Pendant 8 ans, entre mes CDD, ma vie de famille, mon mariage et mes bébés, j’ai écrit ce roman, produisant des chapitres que je supprimais complètement d’une année sur l’autre et auxquels j’en substituais d’autres. Un jour de décembre 2013, je l’ai envoyé à Chloé des Lys, en me disant : Pourquoi pas ?
Alors que l’année 2014 s’écoulait, je me suis recentrée sur l’écriture de critiques d’art, et j’ai créé à cette occasion un blog www.articlesdart.com afin de les y publier. Pour l’anecdote, cela a permis à un artiste de me retrouver et de me signaler qu’il avait publié dans sa monographie la critique que je lui avais consacrée des années plus tôt.

Comment fais-tu pour essayer de te faire connaître ?
As-tu un blog ou un site ? Adresse… qu’y proposes-tu ?
Ce blog sera un moyen complémentaire pour communiquer sur La débutante, ce roman qui met en scène une jeune fille qui, pour entrer dans le monde de l’art devra aussi se faire aux jeux de la société. Elle en perdra peut-être son âme ou sa véritable quête. Qui sait ?

Projets pour la suite ?
Vivre de l’écriture et en particulier de l’écriture sur l’art

Pourquoi écris-tu et comment ?
J’écris car cela me nourrit, car cela fait sens pour moi, car cela me plaît et me détend, car cela me permet de trouver du sens, de comprendre ce qui est et ce que je vois. Le sens vient par l’écriture, et l’écriture appelle l’écriture. Ecrire, c’est étreindre le monde, et ainsi le maîtriser, c’est y rester debout.

Tes influences, tes maîtres, tes coups de cœur en littérature, cinéma, peinture, musique…
Tes hobbys ? Musique, dessin, peinture…
Vous aurez compris que l’art est mon hobby et en particulier l’art moderne et contemporain. Par ailleurs, à la suite des influences qu’ont pu exercer sur ma pensée plusieurs philosophes et poètes de Platon à Baudelaire, j’ai eu un coup de cœur certain en littérature en découvrant les romans de Danielle Sallenave, et notamment La vie fantôme

Ta citation favorite ?
« L’art, c’est ce qui rend la vie plus intéressante que l’art. » Robert FILLIOU
L’art, qu’il soit peinture, littérature, sculpture…, nous ouvre les yeux sur le monde dans lequel nous vivons et sur ce que nous sommes.
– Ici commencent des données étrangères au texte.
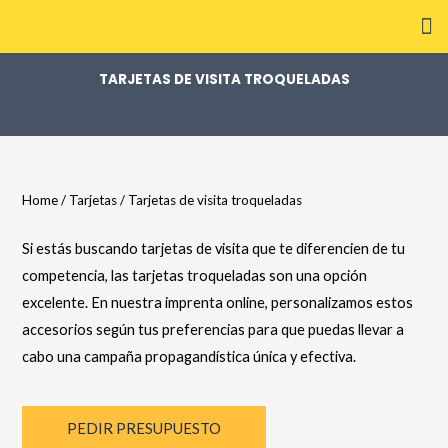
Digitalización de Documentos
TARJETAS DE VISITA TROQUELADAS
Home
/
Tarjetas
/ Tarjetas de visita troqueladas
Si estás buscando tarjetas de visita que te diferencien de tu
competencia, las tarjetas troqueladas son una opción
excelente. En nuestra imprenta online, personalizamos estos
accesorios según tus preferencias para que puedas llevar a
cabo una campaña propagandística única y efectiva.
PEDIR PRESUPUESTO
Il est aussi dans l’immanence ce qui nous ouvre à la transcendance, à un au delà dont nous serions épris, quelque soit sa nature et ses infinis contours.

Est-ce indiscret de te demander si tu crois en dieu ?
Non ce n’est pas indiscret, et je te répondrai par l’affirmative en précisant que cela me permet aussi de croire en moi et à la vie.
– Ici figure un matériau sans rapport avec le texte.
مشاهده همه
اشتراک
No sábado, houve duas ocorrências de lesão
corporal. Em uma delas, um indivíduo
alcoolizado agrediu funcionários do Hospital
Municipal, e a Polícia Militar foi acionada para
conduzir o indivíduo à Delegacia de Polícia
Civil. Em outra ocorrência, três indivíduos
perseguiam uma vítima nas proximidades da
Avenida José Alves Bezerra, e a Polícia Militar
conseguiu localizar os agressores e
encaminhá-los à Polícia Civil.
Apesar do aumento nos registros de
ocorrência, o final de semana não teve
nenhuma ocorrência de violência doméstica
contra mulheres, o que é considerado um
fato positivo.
Qu’est-ce qui te fout en rogne ?
Juger sans prendre le temps d’analyser et de comprendre m’énerve particulièrement, et ce, d’avantage encore quand je m’y surprends moi-même.

Une qualité et un défaut ?
Complexe d’infériorité oblige, je n’ai que des défauts et vous n’avez que des qualités !

Quelle est la question la plus stupide qu’on pourrait te poser ?
Pourquoi la philosophie ?

As-tu peur de vieillir ?
Je n’ai pas peur de vieillir. J’ai juste peur de la mort qui arrête tout, ou presque, et qui, advenant trop tôt, m’empêcherait de faire tout ce que je voulais faire dans le vie.